CAR-T cell therapy changed blood cancer treatment. Solid tumors have remained largely out of reach. A new study in Cell00269-2) suggests the problem was the wrong target.
In mouse models, the therapy shrank ovarian, lung, and pancreatic tumors — with durable remission in the ovarian model, where surviving mice resisted new tumors when researchers reintroduced cancer cells weeks later. The MSK team engineered CAR T cells to target uPAR, a surface protein found on both cancer cells and the stromal support cells that surround them. The engineered cells eliminated not just tumor cells but also uPAR-positive fibroblasts and immunosuppressive myeloid cells that make up the protective tumor microenvironment. That dual targeting — hitting both the cancer and its support system simultaneously — is what sets this approach apart from the approved CAR-T paradigm, which targets a single antigen on cancer cells alone.
The uPAR finding is notable because it represents a different strategic angle than existing CAR-T approaches. Approved CAR-T therapies target proteins present on cancer cells themselves — CD19 on B cells, BCMA on plasma cells. Solid tumors have been resistant partly because they lack a similarly accessible and specific surface marker. uPAR is elevated across 12 of 14 cancer types and most strongly associated with p53 and KRAS mutations — the same pathway alterations that drive many of the hardest-to-treat solid tumors. By targeting uPAR on both tumor cells and stromal support cells, the MSK approach sidesteps the antigen heterogeneity problem that has made solid tumors difficult to address with CAR-T.

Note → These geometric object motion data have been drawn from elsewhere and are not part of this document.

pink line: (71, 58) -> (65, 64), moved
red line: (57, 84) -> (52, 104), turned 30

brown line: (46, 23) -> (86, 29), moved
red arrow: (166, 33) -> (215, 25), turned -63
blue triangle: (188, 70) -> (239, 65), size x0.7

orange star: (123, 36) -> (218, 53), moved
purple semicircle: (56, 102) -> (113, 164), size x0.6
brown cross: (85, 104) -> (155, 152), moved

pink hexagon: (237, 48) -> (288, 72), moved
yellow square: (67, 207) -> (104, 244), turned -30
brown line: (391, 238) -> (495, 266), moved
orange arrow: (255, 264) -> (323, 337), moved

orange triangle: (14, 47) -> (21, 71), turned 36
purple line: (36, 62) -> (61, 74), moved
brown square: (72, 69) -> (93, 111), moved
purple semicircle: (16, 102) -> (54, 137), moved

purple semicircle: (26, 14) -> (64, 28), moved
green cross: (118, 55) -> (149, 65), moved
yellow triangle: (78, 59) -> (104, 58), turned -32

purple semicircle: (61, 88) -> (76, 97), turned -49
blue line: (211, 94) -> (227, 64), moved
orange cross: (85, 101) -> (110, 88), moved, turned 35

The cell type that has drawn the most attention is the cancer-associated fibroblast. CAFs are the dominant structural cells in many solid tumors and are partly responsible for the physical barrier that excludes immune cells. uPAR is expressed on CAFs, and the MSK data showed that eliminating uPAR-expressing CAFs disrupted the immunosuppressive microenvironment — the same immunosuppressive niche that has blocked previous CAR-T approaches in solid tumors. In the ovarian cancer model, surviving mice resisted new tumors when researchers reintroduced cancer cells weeks later, suggesting durable immune memory.
This is pre-clinical data. The road from a Cell paper to an approved therapy is measured in years and littered with failures that looked equally compelling at the pre-clinical stage. The MSK team has not yet published data from a human trial. What they have published is a biological mechanism that appears to work differently from existing CAR-T approaches and a pre-clinical dataset that gives the field a reason to test it.

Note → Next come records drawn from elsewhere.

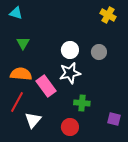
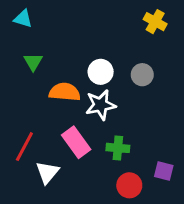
orange semicircle: (21, 74) -> (65, 92), moved
pink rectangle: (46, 86) -> (76, 142), moved
red circle: (70, 127) -> (129, 185), moved

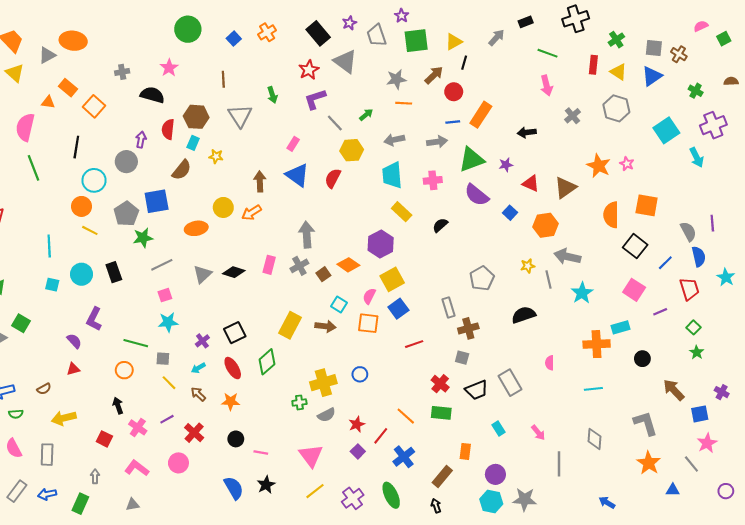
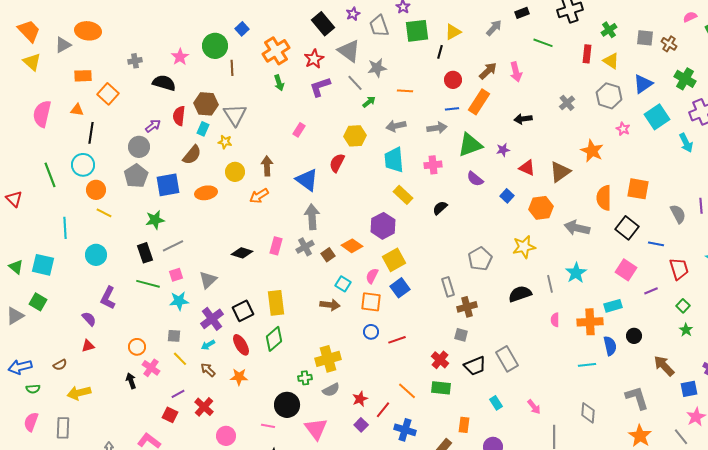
green circle: (188, 29) -> (215, 46), moved
orange cross: (267, 32) -> (276, 51), moved, size x1.5
black line: (464, 63) -> (440, 52), moved
brown arrow: (434, 75) -> (488, 71), moved
blue triangle: (652, 76) -> (643, 84), moved
gray star: (396, 79) -> (377, 68), moved
pink arrow: (546, 85) -> (516, 72), moved
orange rectangle: (68, 88) -> (83, 76), turned -42
green cross: (696, 91) -> (685, 79), size x1.5
orange triangle: (48, 102) -> (77, 110), moved
gray triangle: (240, 116) -> (235, 115), moved
gray line: (335, 123) -> (355, 83), moved
purple arrow: (141, 140) -> (153, 126), turned 42
pink star: (627, 164) -> (623, 129), moved
green line: (34, 168) -> (50, 175), moved
blue triangle: (297, 175) -> (307, 180), moved
cyan circle: (94, 180) -> (83, 165), moved
purple semicircle: (477, 195) -> (475, 179), size x0.7
yellow circle: (223, 207) -> (235, 172), moved
gray pentagon: (126, 214) -> (136, 176), moved
orange ellipse: (196, 228) -> (206, 193), moved
gray arrow: (567, 256) -> (577, 228), moved
blue semicircle: (699, 256) -> (610, 346), moved
blue line: (665, 263) -> (656, 244), turned 56
yellow star: (528, 266) -> (524, 247), size x1.6
black rectangle: (114, 272) -> (145, 253), moved
gray triangle: (202, 274) -> (208, 280), moved
gray line: (549, 279) -> (550, 284), moved
cyan square: (52, 285) -> (43, 265), moved, size x1.6
yellow rectangle: (290, 325) -> (276, 303), moved, turned -35
purple cross: (202, 341) -> (212, 319), size x1.6
green line: (136, 343) -> (148, 284), moved
red line: (414, 344) -> (397, 340), moved
pink semicircle: (550, 363) -> (555, 320), moved
blue circle: (360, 374) -> (371, 332), moved
pink cross: (138, 427) -> (151, 368), moved
red square: (104, 439) -> (170, 415), moved
black circle: (236, 439) -> (287, 405), moved, size x1.6
pink semicircle: (14, 448) -> (31, 422), turned 48
blue cross: (404, 457) -> (405, 430), turned -35
pink circle: (178, 463) -> (226, 436), moved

The uPAR finding has a secondary implication worth noting. That breadth — 12 of 14 cancer types expressed uPAR in the MSK screening panel — suggests this is not a strategy for one specific indication but potentially a platform applicable across multiple solid tumor types. The same logic that made CD19 CAR-T a platform rather than a drug for one cancer could apply here.
Whether the Cell data translates is the question the field will spend the next decade answering.